The Post provided Scher and Van Den Hoek’s initial findings and high-resolution satellite imagery to five additional analysts. Each said areas near Mariam Shewito Church had some likelihood of being linked to the interment of the dead.

Images produced by Scher and Van Den Hoek of Mariam Shewito Church show a significant amount of vegetation disappeared to the east and south of the main church building starting roughly two weeks after Eritrean soldiers left the village. This gap in time is consistent with reports of the time it took for villagers to find, and feel comfortable moving, those who had been killed.

The loss of vegetation alone, however, does not necessarily equate to burials.

“Mass graves vary significantly and may resemble trenches in rows in one location, but may be more haphazard in another. Some may include markers too,” said an analyst for Vigil Monitor, a United Kingdom-based civilian-harm research organization that specializes in satellite imagery analysis, who reviewed the imagery. “We look for uniformity in the close area around a suspected mass grave, and we work to exclude more benign activity by reviewing a longer time-series of ground changes in the general area.”

The analyst, whom The Post is not naming due to the sensitivity of their work, and two of their colleagues who separately reviewed the images, said they assessed there to be “ground disturbances of concern possibly linked to interment of the dead” around Mariam Shewito church, noting in these instances “the visuals are consistent with excavation of the ground, then re-filling.”

Micah Farfour, a remote sensing analyst with Amnesty International, also identified multiple areas near Mariam Shewito Church’s established graveyard where the “vegetation appears to have dried or been disturbed.”

Once it was safe to do so, The Post conducted an on-site inspection of Mariam Shewito.

After reviewing video and images of the graveyard taken during that inspection, Steven de la Fuente, a research associate at the Middlebury Institute of International Studies at Monterey, who previously also had reviewed the satellite imagery, said he had a “high level of confidence” in the new gravesite locations around the church.

Video captured months after Tigray massacres shows an expanded graveyard at the Mariam Shewito church where witnesses say more than 50 were killed. (Video: Obtained by the Washington Post)
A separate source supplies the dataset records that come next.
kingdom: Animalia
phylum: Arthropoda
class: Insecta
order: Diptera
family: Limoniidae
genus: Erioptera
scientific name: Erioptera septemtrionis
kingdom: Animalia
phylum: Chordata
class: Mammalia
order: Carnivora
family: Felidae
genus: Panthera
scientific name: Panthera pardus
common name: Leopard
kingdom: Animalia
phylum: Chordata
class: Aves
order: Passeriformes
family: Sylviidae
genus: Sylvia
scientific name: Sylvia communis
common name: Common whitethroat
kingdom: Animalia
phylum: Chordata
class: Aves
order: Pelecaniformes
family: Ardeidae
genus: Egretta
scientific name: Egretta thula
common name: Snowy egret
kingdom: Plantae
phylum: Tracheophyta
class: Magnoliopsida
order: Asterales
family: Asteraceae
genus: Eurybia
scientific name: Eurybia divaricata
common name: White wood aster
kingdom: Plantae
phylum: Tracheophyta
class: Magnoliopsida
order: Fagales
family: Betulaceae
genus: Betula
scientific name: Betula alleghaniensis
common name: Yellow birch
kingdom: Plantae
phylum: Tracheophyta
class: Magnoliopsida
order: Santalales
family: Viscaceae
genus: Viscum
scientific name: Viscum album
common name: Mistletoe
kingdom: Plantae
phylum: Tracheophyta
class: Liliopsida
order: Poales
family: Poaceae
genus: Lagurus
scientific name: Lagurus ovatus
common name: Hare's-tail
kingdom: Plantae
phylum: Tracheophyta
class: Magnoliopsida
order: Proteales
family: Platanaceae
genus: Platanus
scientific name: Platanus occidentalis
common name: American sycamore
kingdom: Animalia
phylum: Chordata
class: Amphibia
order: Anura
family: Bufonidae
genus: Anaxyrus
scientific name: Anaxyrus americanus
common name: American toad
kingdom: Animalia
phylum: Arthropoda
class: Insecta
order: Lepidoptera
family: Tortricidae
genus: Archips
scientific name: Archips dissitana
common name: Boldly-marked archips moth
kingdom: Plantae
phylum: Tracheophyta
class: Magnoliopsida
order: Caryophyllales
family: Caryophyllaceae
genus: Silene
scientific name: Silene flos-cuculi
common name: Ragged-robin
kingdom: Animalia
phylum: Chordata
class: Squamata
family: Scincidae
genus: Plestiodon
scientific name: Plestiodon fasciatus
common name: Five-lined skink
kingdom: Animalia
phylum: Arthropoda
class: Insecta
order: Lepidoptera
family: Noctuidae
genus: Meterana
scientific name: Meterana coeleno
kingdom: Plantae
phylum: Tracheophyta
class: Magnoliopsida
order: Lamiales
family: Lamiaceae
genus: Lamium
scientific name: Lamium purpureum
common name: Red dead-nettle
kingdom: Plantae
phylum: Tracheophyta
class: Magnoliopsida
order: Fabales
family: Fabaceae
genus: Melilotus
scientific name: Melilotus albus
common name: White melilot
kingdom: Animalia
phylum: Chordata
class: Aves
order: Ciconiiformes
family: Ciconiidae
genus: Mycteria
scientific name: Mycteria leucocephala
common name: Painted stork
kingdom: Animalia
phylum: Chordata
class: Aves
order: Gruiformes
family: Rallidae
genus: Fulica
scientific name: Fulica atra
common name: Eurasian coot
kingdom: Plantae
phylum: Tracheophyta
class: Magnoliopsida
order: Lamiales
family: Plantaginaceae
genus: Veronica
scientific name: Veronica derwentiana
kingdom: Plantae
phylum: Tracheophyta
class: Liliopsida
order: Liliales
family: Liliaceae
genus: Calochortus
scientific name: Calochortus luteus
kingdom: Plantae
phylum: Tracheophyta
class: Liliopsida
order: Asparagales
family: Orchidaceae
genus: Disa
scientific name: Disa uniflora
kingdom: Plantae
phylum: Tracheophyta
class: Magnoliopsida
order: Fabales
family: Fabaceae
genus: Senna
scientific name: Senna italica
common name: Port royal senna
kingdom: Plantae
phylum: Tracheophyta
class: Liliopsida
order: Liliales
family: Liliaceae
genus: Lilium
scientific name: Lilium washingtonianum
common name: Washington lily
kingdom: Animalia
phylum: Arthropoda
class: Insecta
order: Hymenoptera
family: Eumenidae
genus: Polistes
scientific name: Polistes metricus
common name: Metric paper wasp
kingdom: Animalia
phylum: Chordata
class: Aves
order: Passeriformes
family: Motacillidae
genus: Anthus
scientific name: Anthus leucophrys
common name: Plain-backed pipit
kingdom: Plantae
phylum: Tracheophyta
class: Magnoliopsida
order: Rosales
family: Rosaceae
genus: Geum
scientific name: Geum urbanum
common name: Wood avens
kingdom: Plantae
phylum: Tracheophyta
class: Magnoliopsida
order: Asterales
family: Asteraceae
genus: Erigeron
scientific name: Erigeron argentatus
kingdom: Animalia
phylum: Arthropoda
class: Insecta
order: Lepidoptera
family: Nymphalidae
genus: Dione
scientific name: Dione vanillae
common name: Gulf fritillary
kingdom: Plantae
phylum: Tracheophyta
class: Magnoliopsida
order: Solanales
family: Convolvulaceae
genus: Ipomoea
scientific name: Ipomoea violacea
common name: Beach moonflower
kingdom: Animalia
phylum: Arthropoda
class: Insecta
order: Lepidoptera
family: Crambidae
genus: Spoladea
“Rudimentary grave site markers are present in the most recent video,” de la Fuente wrote in an email. “These markers, or headstones, can be geolocated to a noticeable grave site expansion that coincides with the satellite imagery analysis.”

Three miles to the south, an image collected on Nov. 16 shows a mass gathering of people at Abune Libanos Church near Kumro, according to both Farfour and de la Fuente, who reviewed the image at The Post’s request. The image shows a semicircle made up of people surrounding an object on the southwest side of the church.

At least 34 of the victims were buried at one ceremony in late November at this church, a woman who attended a mass ceremony for the dead recalled. More than 150 in total were buried in the area.

Eight months after the peace deal, the fighting has died down, but the situation remains dire. While many have withdrawn, some Eritrean soldiers remain in Tigray. The World Food Program recently stopped delivering aid, as it was being stolen and resold in markets, ending vital nutrition to an already starving population. Farmers attempting to plant new crops across dust-filled fields in the hopes of avoiding starvation continue to find victims from the October massacres.

And so, the graveyards just keep expanding.